After intermission, the Quartet performed “At the Purchaser’s Option” by Rhiannon Giddens (b. 1977), arranged for string quartet by Jacob Garchik for the Kronos Quartet. Ms. Saegusa said by way of introduction that this was a dark side of American history - slavery. “Through music we get a glimpse into pain and sorrow but also determination and resolve,” she added.

The South Carolina composer’s song was inspired by a 19th-century advertisement for the sale of a young woman and her baby. The words to the song, printed in the program, reveal the young slave’s strength (“You can take my body/You can take my bones/You can take my blood/But not my soul”). It’s a poignant melody and the arrangement was a pleasure to hear, but ultimately the song is thin fare for a string quartet. The simple, repetitive clarity that make it compelling when the words are sung with banjo and bass accompaniment create little opportunity for compositional development with four string players.

The afternoon’s greatest work came last: Sibelius’s titanic five-movement String Quartet in D minor, Op. 56, composed in 1909 between his third and fourth symphonies. The quartet evokes the wild landscape of Finland and the deep interior reflection such a landscape inspires.

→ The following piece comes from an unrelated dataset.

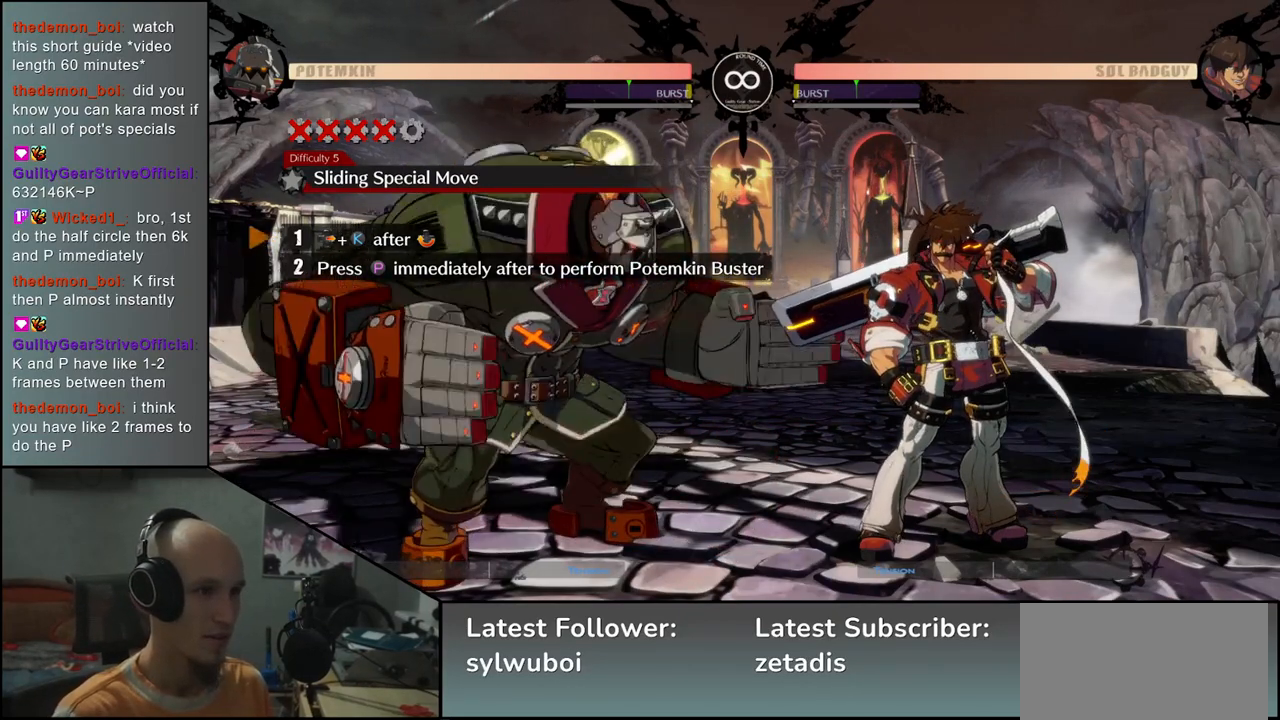
{"buttons": ["R1"], "left_stick": "right", "events": [[333, "left_stick", "down"], [400, "L2", "down"], [400, "left_stick", "left"], [433, "R1", "down"], [467, "left_stick", "right"], [500, "L2", "up"]]}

The first movement, Andante – Allegro molto Moderato, begins introspectively with a mournful four-measure dialogue between violin and cello. As the other instruments join in, the music becomes harmonies in motion, like waving fields of grain or windswept tundras, and this grace continues throughout the work. The Adagio di molto second movement was played fast and bright with much use of tremolo, and had a scurrying quality and frequent references back to the main theme. The third movement (Allegretto) is the heart of the piece and the Aizuri gave a reading of deep yearning. Sibelius penned “voces intimae” on the score above three muted repeating chords in this movement. There were interior shifts to lightness, foreboding, a catharsis and a final burst of intense musical feeling before coming to resolution. The fourth movement, Allegro (ma pesante), began ominously with an intense, almost existential questioning in phrases that persisted to its conclusion. The finale Allegro movement was performed with restless momentum and shadowed in perpetual motion, building to a cadence that rushed to an exciting close.

Clearly elated with the performance, the audience honored the musicians with a standing ovation. There was no encore, and afterwards the musicians lingered in the lobby to greet friends and wellwishers, and many stopped to personally thank them.